9.2.1 $\bigstar$ Infinity

Given the formal defintion of divergence to infinity as meaning eventually gets larger than any fixed number, we can formulate analogs of the limit theorems for such divergent sequences. We will not need any of these in the main text but it is good practice to attempt their proofs:

Exercise 9.8 If $s_n\to\infty$ and $k>0$ then $ks_n\to\infty$.

Exercise 9.9 If $t_n$ diverges to infinity, and $s_n$ either converges, or also diverges to infinity, then $s_n+t_n\to\infty$.

Exercise 9.10 If $t_n$ diverges to infinity, and $s_n$ either converges, or also diverges to infinity, then $s_nt_n\to\infty$.

Note that there is not an analog of the division theorem: if $s_n\to\infty$ and $t_n\to\infty$, with only this knowledge we can learn nothing about the quotient $s_n/t_n$.

Exercise 9.11 Give examples of sequences $s_n,t_n\to\infty$ where \[\lim\frac{s_n}{t_n}=0\] \[\lim\frac{s_n}{t_n}=2\] \[\lim\frac{s_n}{t_n}=\infty\]

These limit laws are the precise statement behind the “rules” often seen in a calculus course, where students may write $2+\infty=\infty$, $\infty+\infty=\infty$, or $\infty\cdot\infty=\infty$, but they may not write $\infty/\infty$. (If you are looking at this last case and thinking l’Hospital, we’ll get there in ?thm-Lhospital!)

(Stored data):
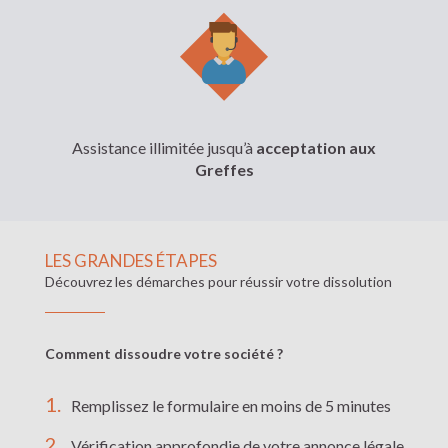
Assistance illimitée jusqu’à
acceptation aux
Greffes
LES GRANDES ÉTAPES
Découvrez les démarches pour réussir votre dissolution
Comment dissoudre votre société ?
Remplissez le formulaire en moins de 5 minutes
Vérification approfondie de votre annonce légale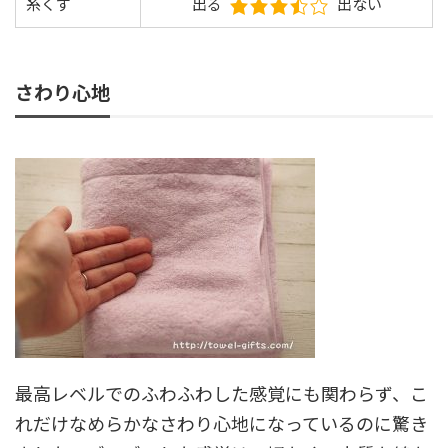
糸くず
出る
出ない
さわり心地
最高レベルでのふわふわした感覚にも関わらず、こ
れだけなめらかなさわり心地になっているのに驚き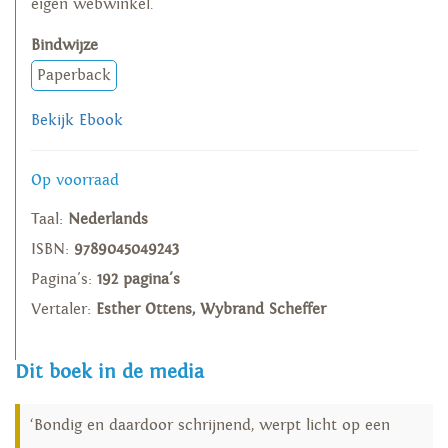
eigen webwinkel.
Bindwijze
Paperback
Bekijk Ebook
Op voorraad
Taal:
Nederlands
ISBN:
9789045049243
Pagina's:
192 pagina's
Vertaler:
Esther Ottens, Wybrand Scheffer
Dit boek in de media
‘Bondig en daardoor schrijnend, werpt licht op een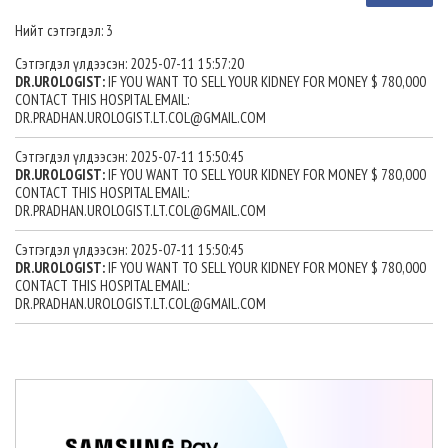
Нийт сэтгэгдэл: 3
Сэтгэгдэл үлдээсэн: 2025-07-11 15:57:20
DR.UROLOGIST:
IF YOU WANT TO SELL YOUR KIDNEY FOR MONEY $ 780,000
CONTACT THIS HOSPITAL EMAIL:
DR.PRADHAN.UROLOGIST.LT.COL@GMAIL.COM
Сэтгэгдэл үлдээсэн: 2025-07-11 15:50:45
DR.UROLOGIST:
IF YOU WANT TO SELL YOUR KIDNEY FOR MONEY $ 780,000
CONTACT THIS HOSPITAL EMAIL:
DR.PRADHAN.UROLOGIST.LT.COL@GMAIL.COM
Сэтгэгдэл үлдээсэн: 2025-07-11 15:50:45
DR.UROLOGIST:
IF YOU WANT TO SELL YOUR KIDNEY FOR MONEY $ 780,000
CONTACT THIS HOSPITAL EMAIL:
DR.PRADHAN.UROLOGIST.LT.COL@GMAIL.COM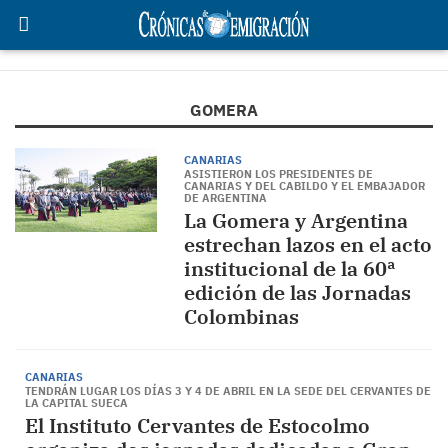
GOMERA
CANARIAS
ASISTIERON LOS PRESIDENTES DE
CANARIAS Y DEL CABILDO Y EL EMBAJADOR
DE ARGENTINA
La Gomera y Argentina
estrechan lazos en el acto
institucional de la 60ª
edición de las Jornadas
Colombinas
CANARIAS
TENDRÁN LUGAR LOS DÍAS 3 Y 4 DE ABRIL EN LA SEDE DEL CERVANTES DE
LA CAPITAL SUECA
El Instituto Cervantes de Estocolmo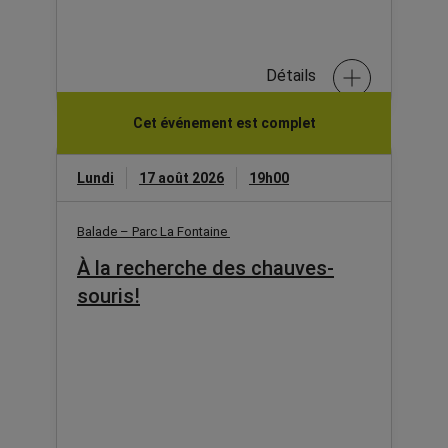
Détails
Cet événement est complet
Lundi
17 août 2026
19h00
Balade – Parc La Fontaine
À la recherche des chauves-
souris!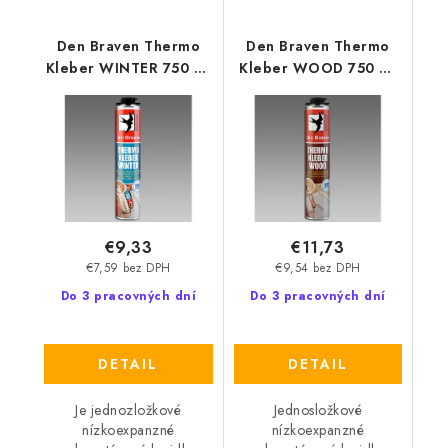
Den Braven Thermo
Den Braven Thermo
Kleber WINTER 750 ml
Kleber WOOD 750 ml
zelená
žlutá
€9,33
€11,73
€7,59 bez DPH
€9,54 bez DPH
Do 3 pracovných dní
Do 3 pracovných dní
DETAIL
DETAIL
Je jednozložkové
Jednosložkové
nízkoexpanzné
nízkoexpanzné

(Assignment): Can you reproduce, word for word, the part of the section on divergence to infinity that runs from "Exercise 9.10 If" to "the quotient $s_n/t_n$."?

(Result of the task):
Exercise 9.10 If $t_n$ diverges to infinity, and $s_n$ either converges, or also diverges to infinity, then $s_nt_n\to\infty$.

Note that there is not an analog of the division theorem: if $s_n\to\infty$ and $t_n\to\infty$, with only this knowledge we can learn nothing about the quotient $s_n/t_n$.